Get the Gmail attachment filename without downloading it

mopsiok picture mopsiok · Dec 1, 2012 · Viewed 9.5k times · Source

I'm trying to get all the messages from a Gmail account that may contain some large attachments (about 30MB). I just need the names, not the whole files. I found a piece of code to get a message and the attachment's name, but it downloads the file and then read its name:

import imaplib, email

#log in and select the inbox
mail = imaplib.IMAP4_SSL('imap.gmail.com')
mail.login('username', 'password')
mail.select('inbox')

#get uids of all messages
result, data = mail.uid('search', None, 'ALL') 
uids = data[0].split()

#read the lastest message
result, data = mail.uid('fetch', uids[-1], '(RFC822)')
m = email.message_from_string(data[0][1])

if m.get_content_maintype() == 'multipart': #multipart messages only
    for part in m.walk():
        #find the attachment part
        if part.get_content_maintype() == 'multipart': continue
        if part.get('Content-Disposition') is None: continue

        #save the attachment in the program directory
        filename = part.get_filename()
        fp = open(filename, 'wb')
        fp.write(part.get_payload(decode=True))
        fp.close()
        print '%s saved!' % filename

I have to do this once a minute, so I can't download hundreds of MB of data. I am a newbie into the web scripting, so could anyone help me?

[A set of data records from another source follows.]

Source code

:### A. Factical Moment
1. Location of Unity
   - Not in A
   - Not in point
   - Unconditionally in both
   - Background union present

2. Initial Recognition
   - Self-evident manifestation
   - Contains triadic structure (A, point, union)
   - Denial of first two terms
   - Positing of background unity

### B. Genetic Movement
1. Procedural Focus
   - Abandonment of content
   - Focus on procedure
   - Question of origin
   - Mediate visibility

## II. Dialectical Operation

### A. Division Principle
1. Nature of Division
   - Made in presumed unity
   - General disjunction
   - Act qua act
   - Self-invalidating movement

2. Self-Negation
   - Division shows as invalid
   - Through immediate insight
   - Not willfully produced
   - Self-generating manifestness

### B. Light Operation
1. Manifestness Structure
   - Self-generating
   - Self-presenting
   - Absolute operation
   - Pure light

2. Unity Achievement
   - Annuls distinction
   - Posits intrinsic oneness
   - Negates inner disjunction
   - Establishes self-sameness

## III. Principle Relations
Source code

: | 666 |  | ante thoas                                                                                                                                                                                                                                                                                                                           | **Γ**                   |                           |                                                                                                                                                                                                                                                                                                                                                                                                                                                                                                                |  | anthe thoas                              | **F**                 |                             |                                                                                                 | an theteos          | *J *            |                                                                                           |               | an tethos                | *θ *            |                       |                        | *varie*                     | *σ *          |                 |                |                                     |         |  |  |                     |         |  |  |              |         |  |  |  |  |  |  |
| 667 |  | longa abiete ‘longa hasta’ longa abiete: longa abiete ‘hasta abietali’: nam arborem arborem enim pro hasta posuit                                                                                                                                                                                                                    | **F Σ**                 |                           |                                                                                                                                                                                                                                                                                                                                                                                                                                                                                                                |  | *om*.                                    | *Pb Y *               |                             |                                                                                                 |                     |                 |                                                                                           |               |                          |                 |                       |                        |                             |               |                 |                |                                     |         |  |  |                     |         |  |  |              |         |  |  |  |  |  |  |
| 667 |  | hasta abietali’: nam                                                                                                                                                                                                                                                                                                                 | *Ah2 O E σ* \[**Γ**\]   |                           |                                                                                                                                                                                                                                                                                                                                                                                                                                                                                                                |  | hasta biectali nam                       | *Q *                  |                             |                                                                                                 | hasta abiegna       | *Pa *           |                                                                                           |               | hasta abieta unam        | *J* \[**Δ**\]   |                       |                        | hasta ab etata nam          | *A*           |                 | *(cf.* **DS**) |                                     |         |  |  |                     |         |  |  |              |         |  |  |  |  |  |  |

I don't actually need to use imaplib, any python lib will be ok for me.

Best regards

Answer

rhettg picture rhettg · Dec 1, 2012

Rather than fetch RFC822, which is the full content, you could specify BODYSTRUCTURE.

The resulting data structure from imaplib is pretty confusing, but you should be able to find the filename, content-type and sizes of each part of the message without downloading the entire thing.